I wouldn't be too worried. This is pretty much the standard cycle for Civ (and other similar games). Their older versions have a loyal playerbase (or people who just own the game and don't want to pay for the next one yet), and the new one has teething issues and such. Over time the numbers pick up as patches, DLC and expansions improve the game and update the content.
Also, Firaxis know that extending the life of Civ5 isn't profitable long term. It is always much better to release the next version before the last one has died off. Virtually every successful company follows this pattern. When you release a new product it grows (often following the same pattern people are pointing out here, where the previous version still outdoes the new for quite a while). Eventually it will peak and begin declining due to sales saturation, disinterest etc. You keep it fresh for a little while, by adding DLC or whatever, but these dont stop the overall decline. Before that decline becomes too significant you release the next version, as this keeps things fresh and makes it easier to bring over existing customers. Having your product and/or name out of circulation for too long is potentially disastrous.
Apple and Google are both masters of this. Microsoft do too, but used to be even better at it.
I'll finish your sentence.....
"and catered for the casual gamer to make money rather than making a good game for the traditional fanbase."
Oh..... isn't that what 2K is doing?
As you point out games need money. Developers just cannot make a game for the love of it these days (unless it is a low budget indie game), as developers live on the knife edge. Unfortunately casual gamers are the biggest market. Especially as the glory days of the TBS are seen as being in the past, so financers are even more reluctant to drop large amounts on hardcore TBS games.
I would love a deep, engrossing Civilization title but it's just not on the cards unfortunately.
And while it sucks, it's not Firaxis' fault. They are a small time developer in a horribly high risk/low return industry, and each major release is a big risk that could end the company.
Did they REALLY thrive?
- CivSocial: failed.
- Sid's Dinosaurs: scrapped.
- CivRev2: failed outside a couple minor markets.
- Civ4 Colonisation: luke warm reception didn't do as expected, support scrapped.
- CivBE: luke warm reception didn't do as expected, support scrapped.
- Lost an entire team to BHG.
- Lost an entire team to Oxide.
- Lost an entire team to Stardock.
- Lost an entire team to other indies such as Mohawk.
- Firaxis had to sell out to Activision, and then to 2K just to stay afloat with enough financial backing.
Games development is a tough industry. There are many more failures to successes. No one company can boast continuous success.
Isn't it quite common for developers to have entire team changes with great regularity. The industry is prone to such things due to the development cycle.
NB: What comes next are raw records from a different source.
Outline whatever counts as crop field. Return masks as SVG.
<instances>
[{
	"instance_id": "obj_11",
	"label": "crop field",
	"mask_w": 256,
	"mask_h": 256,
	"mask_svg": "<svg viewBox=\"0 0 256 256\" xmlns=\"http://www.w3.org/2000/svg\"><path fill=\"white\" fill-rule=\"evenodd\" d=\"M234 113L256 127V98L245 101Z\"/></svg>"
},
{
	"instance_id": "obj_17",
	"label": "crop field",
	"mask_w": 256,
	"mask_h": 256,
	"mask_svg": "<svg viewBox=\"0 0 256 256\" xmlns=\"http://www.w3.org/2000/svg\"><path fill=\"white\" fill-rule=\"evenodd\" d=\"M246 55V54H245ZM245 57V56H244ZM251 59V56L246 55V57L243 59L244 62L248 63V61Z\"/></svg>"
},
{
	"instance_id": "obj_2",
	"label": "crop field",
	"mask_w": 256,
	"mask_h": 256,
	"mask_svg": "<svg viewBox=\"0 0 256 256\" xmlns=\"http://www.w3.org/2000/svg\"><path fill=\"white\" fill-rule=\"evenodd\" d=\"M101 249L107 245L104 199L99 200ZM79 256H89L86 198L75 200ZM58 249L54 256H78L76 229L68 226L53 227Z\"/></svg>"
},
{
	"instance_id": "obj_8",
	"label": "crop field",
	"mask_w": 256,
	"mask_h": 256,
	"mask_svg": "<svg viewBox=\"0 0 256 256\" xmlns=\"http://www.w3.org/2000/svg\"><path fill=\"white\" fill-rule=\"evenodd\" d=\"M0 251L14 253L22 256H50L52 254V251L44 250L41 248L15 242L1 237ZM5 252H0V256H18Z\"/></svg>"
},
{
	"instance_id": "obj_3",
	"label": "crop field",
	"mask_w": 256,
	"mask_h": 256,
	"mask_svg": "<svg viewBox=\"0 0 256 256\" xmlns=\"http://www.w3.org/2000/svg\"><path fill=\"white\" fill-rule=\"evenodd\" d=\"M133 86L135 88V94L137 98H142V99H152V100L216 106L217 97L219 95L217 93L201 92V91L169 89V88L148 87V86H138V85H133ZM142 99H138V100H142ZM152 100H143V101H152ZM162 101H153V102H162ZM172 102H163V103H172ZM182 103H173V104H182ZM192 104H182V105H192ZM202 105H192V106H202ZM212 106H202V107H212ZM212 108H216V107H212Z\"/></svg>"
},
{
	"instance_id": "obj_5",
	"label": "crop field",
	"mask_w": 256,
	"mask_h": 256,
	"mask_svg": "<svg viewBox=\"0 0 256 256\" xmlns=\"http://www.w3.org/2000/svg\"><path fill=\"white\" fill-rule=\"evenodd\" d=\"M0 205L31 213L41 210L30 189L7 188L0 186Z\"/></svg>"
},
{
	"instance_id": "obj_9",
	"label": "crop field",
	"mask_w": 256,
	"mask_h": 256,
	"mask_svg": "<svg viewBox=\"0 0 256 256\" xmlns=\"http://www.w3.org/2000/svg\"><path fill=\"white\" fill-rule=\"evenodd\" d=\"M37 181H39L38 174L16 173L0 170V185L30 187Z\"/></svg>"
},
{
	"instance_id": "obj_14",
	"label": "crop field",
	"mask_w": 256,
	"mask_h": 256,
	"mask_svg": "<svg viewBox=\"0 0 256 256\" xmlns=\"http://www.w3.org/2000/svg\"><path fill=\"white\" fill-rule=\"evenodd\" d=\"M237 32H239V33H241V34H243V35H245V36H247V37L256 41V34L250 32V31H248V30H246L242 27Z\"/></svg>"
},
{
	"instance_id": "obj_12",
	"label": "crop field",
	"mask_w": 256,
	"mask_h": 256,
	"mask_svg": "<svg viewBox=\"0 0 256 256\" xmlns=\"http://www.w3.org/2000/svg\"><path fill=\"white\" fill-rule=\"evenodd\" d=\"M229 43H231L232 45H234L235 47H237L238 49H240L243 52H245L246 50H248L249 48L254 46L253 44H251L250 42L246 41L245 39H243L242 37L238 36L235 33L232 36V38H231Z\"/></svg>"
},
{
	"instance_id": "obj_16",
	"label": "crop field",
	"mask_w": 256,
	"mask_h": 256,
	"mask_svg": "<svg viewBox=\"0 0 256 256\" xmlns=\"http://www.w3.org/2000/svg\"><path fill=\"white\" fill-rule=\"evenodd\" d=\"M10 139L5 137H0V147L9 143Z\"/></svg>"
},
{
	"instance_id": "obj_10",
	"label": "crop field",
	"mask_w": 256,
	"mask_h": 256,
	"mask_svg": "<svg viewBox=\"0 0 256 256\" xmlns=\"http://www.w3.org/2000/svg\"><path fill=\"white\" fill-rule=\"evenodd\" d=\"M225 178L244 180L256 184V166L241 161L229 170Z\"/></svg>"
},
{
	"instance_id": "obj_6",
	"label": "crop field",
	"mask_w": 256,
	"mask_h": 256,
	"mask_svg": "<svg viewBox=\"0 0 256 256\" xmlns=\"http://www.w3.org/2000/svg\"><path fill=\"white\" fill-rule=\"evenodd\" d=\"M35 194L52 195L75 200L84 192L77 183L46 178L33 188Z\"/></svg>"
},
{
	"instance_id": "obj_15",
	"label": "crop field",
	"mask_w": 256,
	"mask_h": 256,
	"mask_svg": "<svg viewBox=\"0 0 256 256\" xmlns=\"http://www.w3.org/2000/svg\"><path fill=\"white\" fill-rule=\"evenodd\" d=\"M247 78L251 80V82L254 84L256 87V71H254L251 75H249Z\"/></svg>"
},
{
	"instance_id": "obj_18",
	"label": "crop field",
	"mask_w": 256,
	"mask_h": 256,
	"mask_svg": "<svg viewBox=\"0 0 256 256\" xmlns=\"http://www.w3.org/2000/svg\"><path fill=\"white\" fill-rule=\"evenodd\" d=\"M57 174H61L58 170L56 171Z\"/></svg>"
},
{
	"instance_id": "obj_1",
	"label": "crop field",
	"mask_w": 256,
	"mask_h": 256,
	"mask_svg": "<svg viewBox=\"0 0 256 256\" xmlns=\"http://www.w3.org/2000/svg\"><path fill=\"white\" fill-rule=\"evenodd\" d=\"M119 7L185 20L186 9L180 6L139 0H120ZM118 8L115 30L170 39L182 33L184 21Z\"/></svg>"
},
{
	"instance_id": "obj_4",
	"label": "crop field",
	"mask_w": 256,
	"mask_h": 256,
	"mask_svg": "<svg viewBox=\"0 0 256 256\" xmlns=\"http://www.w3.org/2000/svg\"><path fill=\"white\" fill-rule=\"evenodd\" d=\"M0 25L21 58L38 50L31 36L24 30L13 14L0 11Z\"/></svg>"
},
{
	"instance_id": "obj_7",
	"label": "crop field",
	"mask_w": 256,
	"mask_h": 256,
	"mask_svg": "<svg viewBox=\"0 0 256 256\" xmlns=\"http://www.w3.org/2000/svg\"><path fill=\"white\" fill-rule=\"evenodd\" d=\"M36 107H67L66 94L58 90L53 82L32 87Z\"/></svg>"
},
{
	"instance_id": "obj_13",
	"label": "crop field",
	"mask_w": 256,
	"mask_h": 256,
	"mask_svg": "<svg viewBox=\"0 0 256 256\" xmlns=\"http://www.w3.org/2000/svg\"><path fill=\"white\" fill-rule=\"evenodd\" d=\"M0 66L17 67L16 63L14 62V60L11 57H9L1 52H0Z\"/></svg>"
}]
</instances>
So people get dropped after a game's release and then others get hired (or re-hired) as they really kick into gear with the next one.
Also note that games like Colonization and BE would have been much cheaper to make, and less resource intensive as they were using what already existed with tweaks. But, it also looks and sounds (based on what employees have said at times) that they do operate under significant constraints so can't always achieve their end goal.
And this is why it's important to not pay for unfinished games. Selling and marketing garbage half-baked releases makes money. Fixing them after the fact does not. So if you remove the incentive to release finished games, you get crap games that the developer forgets about as soon as they collect the money.
Actually, it's not that simple. Because games are so expensive to make while costing exactly the same now as they did 2 decades ago, it is getting harder for most developers to release games with the full range of features. They need to streamline and simplify to be able to release the game, then once they make money (which directly gives them more cash, but also allows them to chase further investment) they can then add more to it.
Completely cutting off support to these smaller developers would be disasterous. It already has been. How many of those awesome, creative developers that we grew up with and loved (and who really made gaming what it is today) still exist?? Instead we have EA and ActivisionBlizzard who dominate the gaming market and we get the same games updated and re-released every year.